The escalation in violence along Israel’s northern frontiers is raising concerns that its war with Hamas in Gaza could spiral into an all-out confrontation with Lebanon’s militant Hezbollah movement and a range of other Iranian-allied militant groups across the region. Israel and Hezbollah have regularly exchanged fire since the Oct. 7 Hamas attack that launched the current conflict, but international pressure, including from the Biden administration, has so far helped to keep the Israel-Lebanon front contained.
Boaz Ganor, president of Israel’s Reichman University, called the current situation a “controlled escalation,” with Israel and Hezbollah both still reluctant to take steps that could snowball into a wider war. He said a full-blown conflict between Hezbollah and Israel wasn’t in the interest of the various players involved, especially the U.S.

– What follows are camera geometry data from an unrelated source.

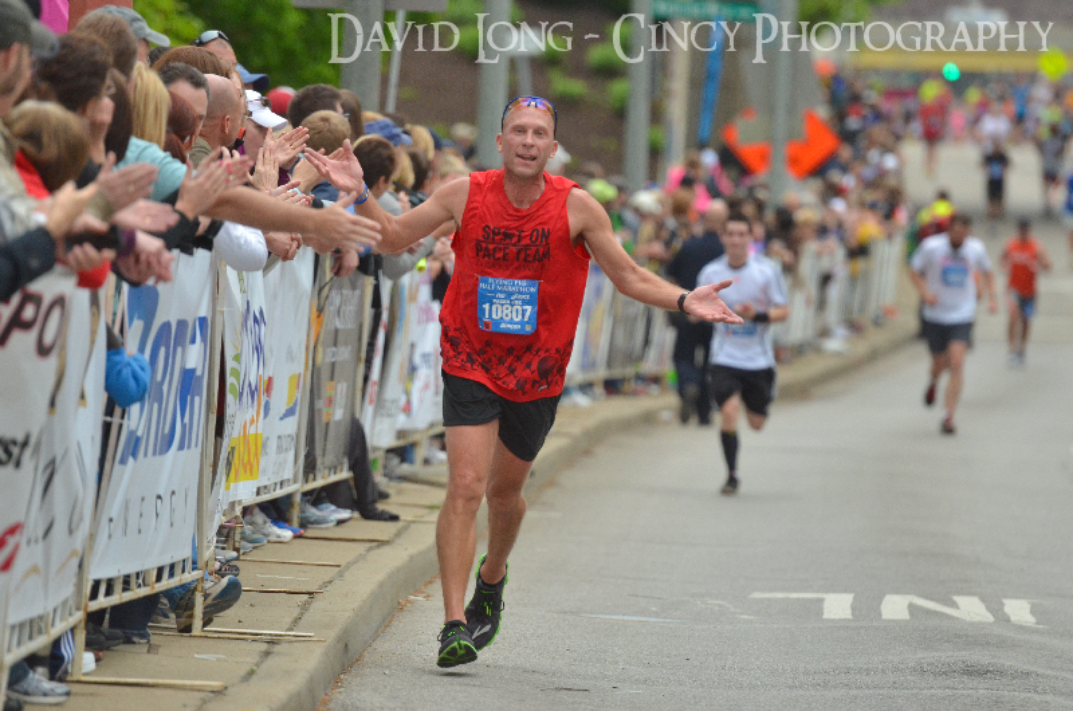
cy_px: 356
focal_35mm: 300
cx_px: 536
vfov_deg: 4.6
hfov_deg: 6.9
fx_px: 8924
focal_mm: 200
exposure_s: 1/1000
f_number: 3.2
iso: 800
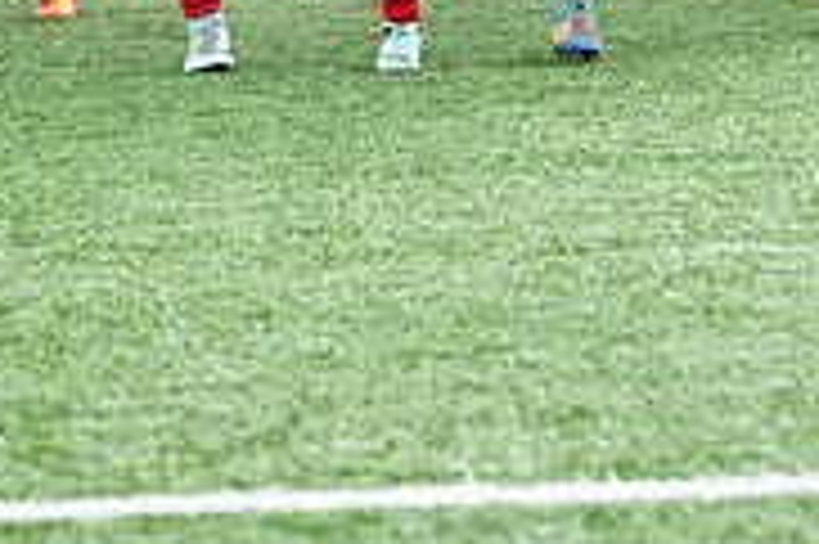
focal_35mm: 293
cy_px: -278
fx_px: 6660
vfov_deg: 4.7
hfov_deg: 7.0
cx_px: 315
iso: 800
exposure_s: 1/1250
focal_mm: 88
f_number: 4
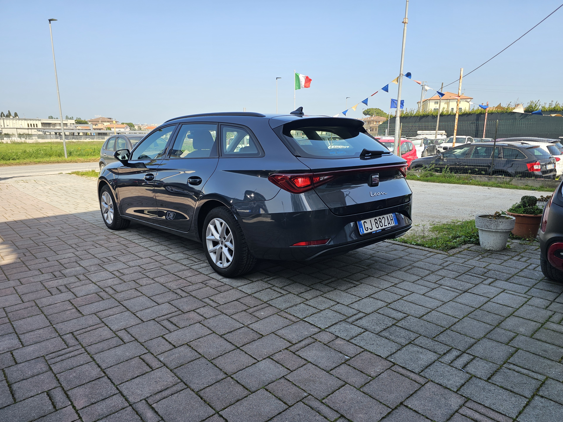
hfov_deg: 71.6
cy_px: 217
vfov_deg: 56.8
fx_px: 390
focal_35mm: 24
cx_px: 284
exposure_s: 1/368
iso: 10
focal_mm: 6.3
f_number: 1.7
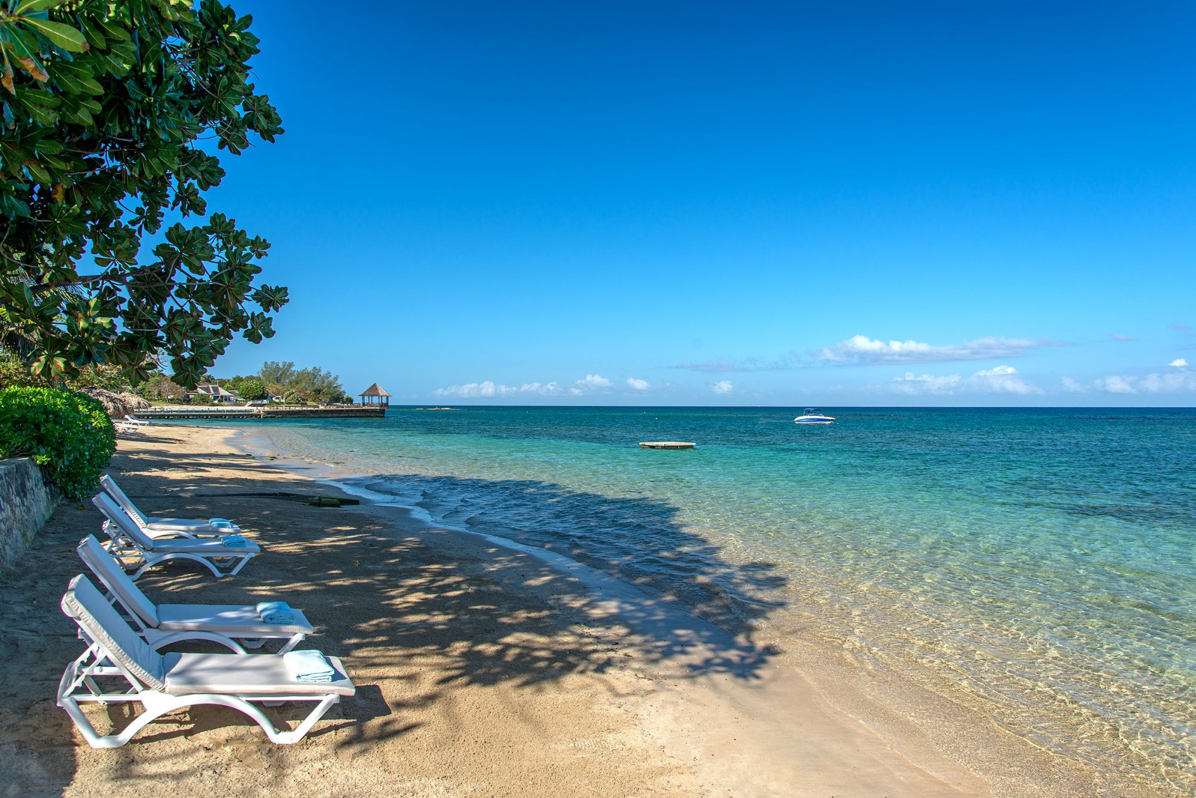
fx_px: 798
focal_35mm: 24
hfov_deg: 73.7
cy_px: 399
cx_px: 598
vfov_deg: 53.2
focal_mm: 24
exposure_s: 1/200
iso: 100
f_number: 7.1
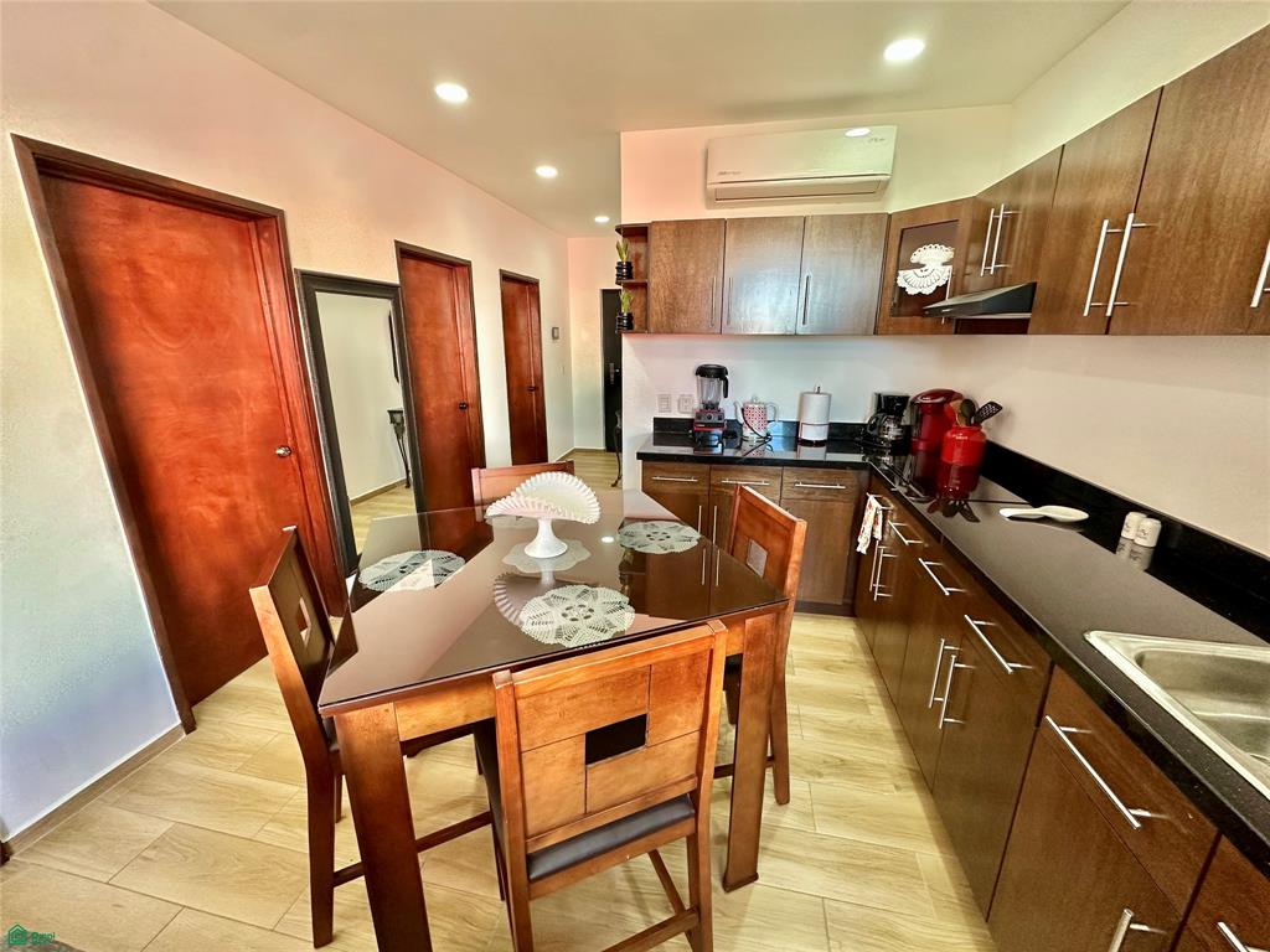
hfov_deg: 102.1
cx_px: 635
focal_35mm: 14
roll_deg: -0.3
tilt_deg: -14.5
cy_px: 476
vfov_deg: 85.7
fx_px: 514
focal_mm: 2.22
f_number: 2.2
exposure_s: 1/99
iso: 250
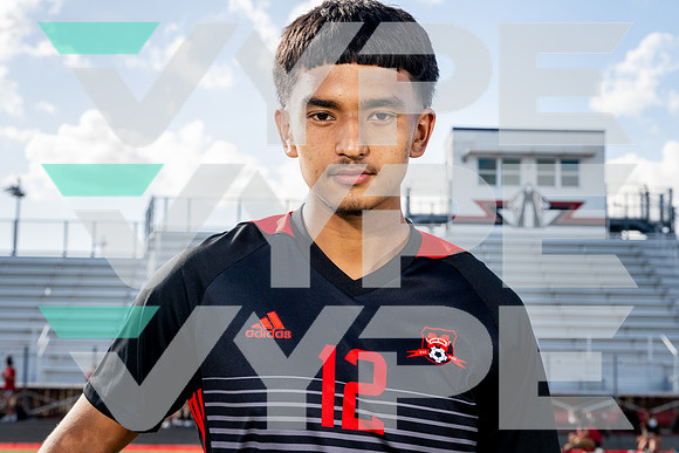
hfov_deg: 28.8
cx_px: 340
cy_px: 226
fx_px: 1321
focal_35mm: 70
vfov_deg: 19.5
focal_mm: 70
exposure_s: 1/250
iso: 250
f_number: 10
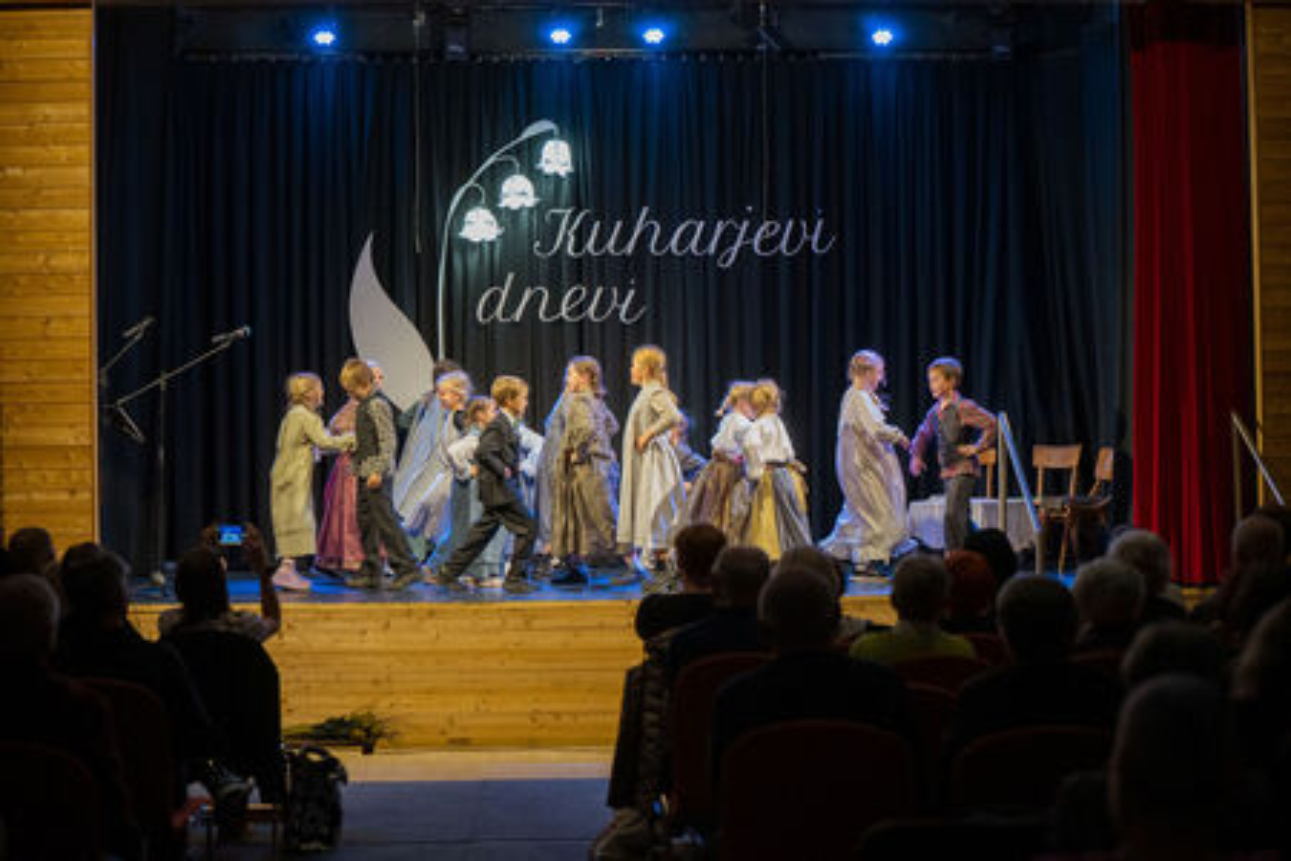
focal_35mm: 70
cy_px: 430
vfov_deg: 19.5
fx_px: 2510
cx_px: 646
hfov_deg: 28.8
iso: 3200
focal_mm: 70
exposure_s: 1/250
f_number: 2.8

A full-scale confrontation between Israel and Hezbollah could be devastating for both sides. Hezbollah, with tens of thousands of battle-tested fighters and an arsenal of missiles and other weapons provided by Iran, is a far more capable adversary than the relatively lightly armed Hamas. During the last war between Israel and Hezbollah in 2006, Israel heavily bombed Lebanon, including the Beirut airport and other civilian infrastructure, while Hezbollah rained rockets on Israel.